_Problem details_
Using the records below, copy every line that holds the string "Paradyż".

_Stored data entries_
============================================================
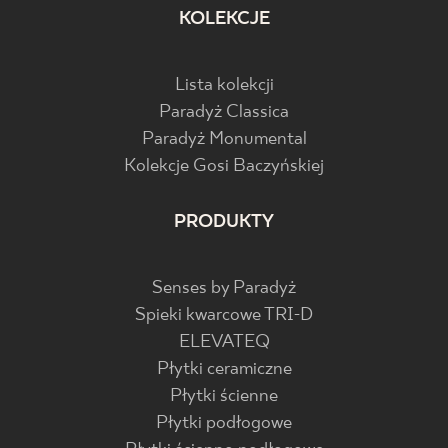
KOLEKCJE
Lista kolekcji
Paradyż Classica
Paradyż Monumental
Kolekcje Gosi Baczyńskiej
PRODUKTY
Senses by Paradyż
Spieki kwarcowe TRI-D
ELEVATEQ
Płytki ceramiczne
Płytki ścienne
Płytki podłogowe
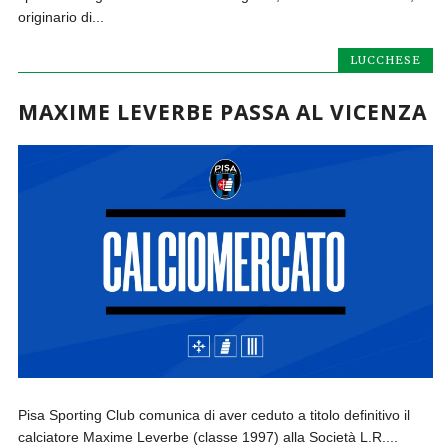
originario di...
LUCCHESE
MAXIME LEVERBE PASSA AL VICENZA
Pisa Sporting Club comunica di aver ceduto a titolo definitivo il
calciatore Maxime Leverbe (classe 1997) alla Società L.R....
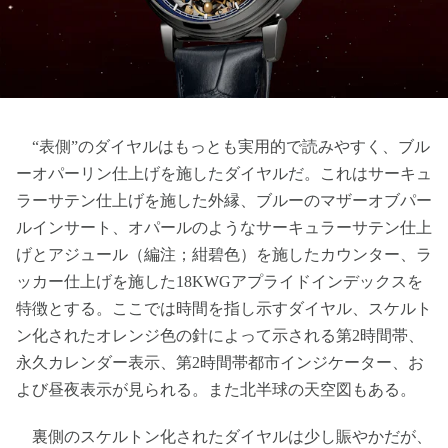
“表側”のダイヤルはもっとも実用的で読みやすく、ブル
ーオパーリン仕上げを施したダイヤルだ。これはサーキュ
ラーサテン仕上げを施した外縁、ブルーのマザーオブパー
ルインサート、オパールのようなサーキュラーサテン仕上
げとアジュール（編注；紺碧色）を施したカウンター、ラ
ッカー仕上げを施した18KWGアプライドインデックスを
特徴とする。ここでは時間を指し示すダイヤル、スケルト
ン化されたオレンジ色の針によって示される第2時間帯、
永久カレンダー表示、第2時間帯都市インジケーター、お
よび昼夜表示が見られる。また北半球の天空図もある。
裏側のスケルトン化されたダイヤルは少し賑やかだが、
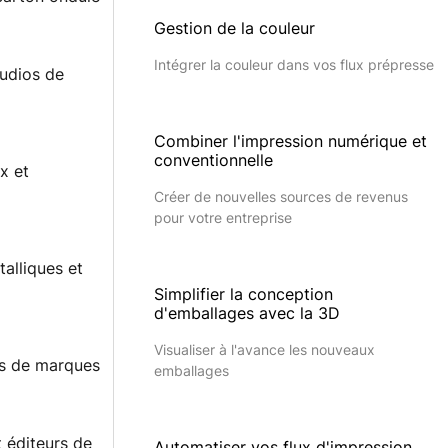
Gestion de la couleur
Intégrer la couleur dans vos flux prépresse
tudios de
Combiner l'impression numérique et
conventionnelle
x et
Créer de nouvelles sources de revenus
pour votre entreprise
alliques et
Simplifier la conception
d'emballages avec la 3D
Visualiser à l'avance les nouveaux
s de marques
emballages
t éditeurs de
Automatiser vos flux d'impression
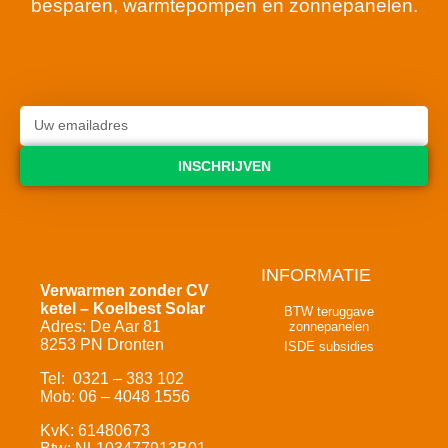
besparen, warmtepompen en zonnepanelen.
INSCHRIJVEN
INFORMATIE
Verwarmen zonder CV
ketel – Koelbest Solar
BTW teruggave
Adres: De Aar 81
zonnepanelen
8253 PN Dronten
ISDE subsidies
Tel: 0321 – 383 102
Mob: 06 – 4048 1556
KvK: 61480673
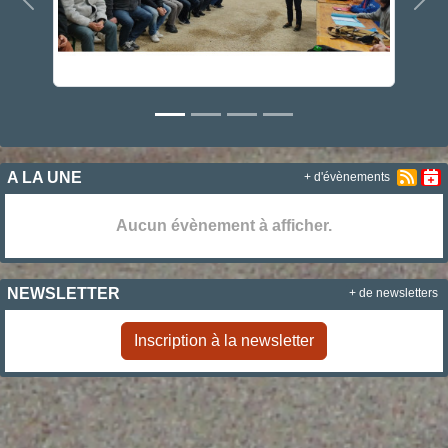
Précedent
Sui
A LA UNE
+ d'évènements
Aucun évènement à afficher.
NEWSLETTER
+ de newsletters
Inscription à la newsletter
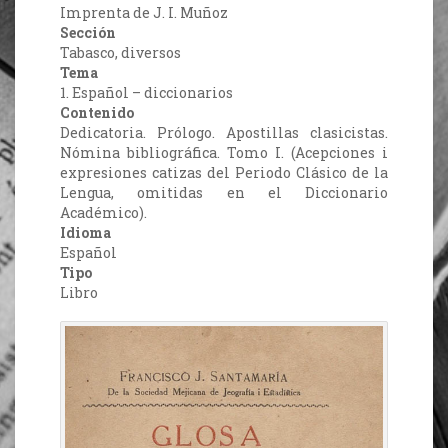
Imprenta de J. I. Muñoz
Sección
Tabasco, diversos
Tema
1. Español – diccionarios
Contenido
Dedicatoria. Prólogo. Apostillas clasicistas.
Nómina bibliográfica. Tomo I. (Acepciones i
expresiones catizas del Periodo Clásico de la
Lengua, omitidas en el Diccionario
Académico).
Idioma
Español
Tipo
Libro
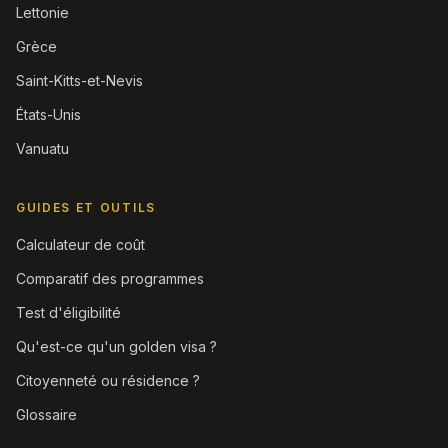
Lettonie
Grèce
Saint-Kitts-et-Nevis
États-Unis
Vanuatu
GUIDES ET OUTILS
Calculateur de coût
Comparatif des programmes
Test d'éligibilité
Qu'est-ce qu'un golden visa ?
Citoyenneté ou résidence ?
Glossaire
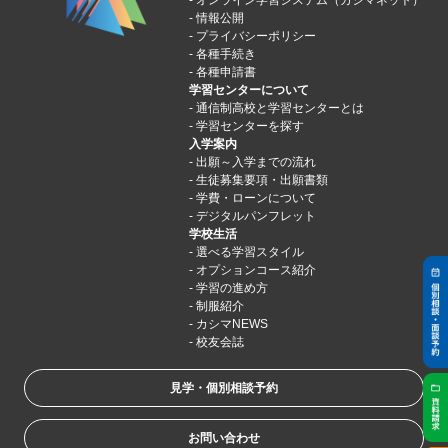
情報公開
プライバシーポリシー
各種手続き
各種申請書
学習センターについて
通信制高校と学習センターとは
学習センターを探す
入学案内
出願～入学までの流れ
生徒募集要項・出願書類
学費・ローンについて
デジタルパンフレット
学校生活
選べる学習スタイル
オプションコース紹介
学習の進め方
制服紹介
カシマNEWS
校友会誌
見学・個別相談予約
お問い合わせ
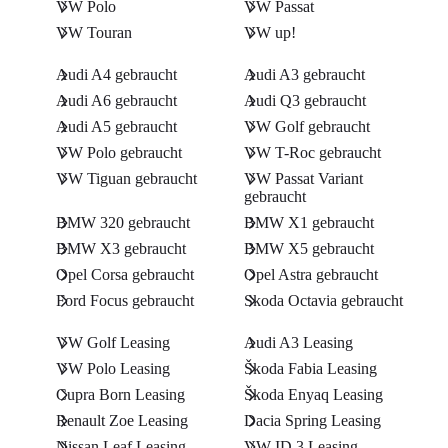
VW Polo
VW Passat
VW Touran
VW up!
Audi A4 gebraucht
Audi A3 gebraucht
Audi A6 gebraucht
Audi Q3 gebraucht
Audi A5 gebraucht
VW Golf gebraucht
VW Polo gebraucht
VW T-Roc gebraucht
VW Tiguan gebraucht
VW Passat Variant
gebraucht
BMW 320 gebraucht
BMW X1 gebraucht
BMW X3 gebraucht
BMW X5 gebraucht
Opel Corsa gebraucht
Opel Astra gebraucht
Ford Focus gebraucht
Skoda Octavia gebraucht
VW Golf Leasing
Audi A3 Leasing
VW Polo Leasing
Škoda Fabia Leasing
Cupra Born Leasing
Škoda Enyaq Leasing
Renault Zoe Leasing
Dacia Spring Leasing
Nissan Leaf Leasing
VW ID.3 Leasing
============================================================
_Written response_
Paradyż Classica
Paradyż Monumental
Senses by Paradyż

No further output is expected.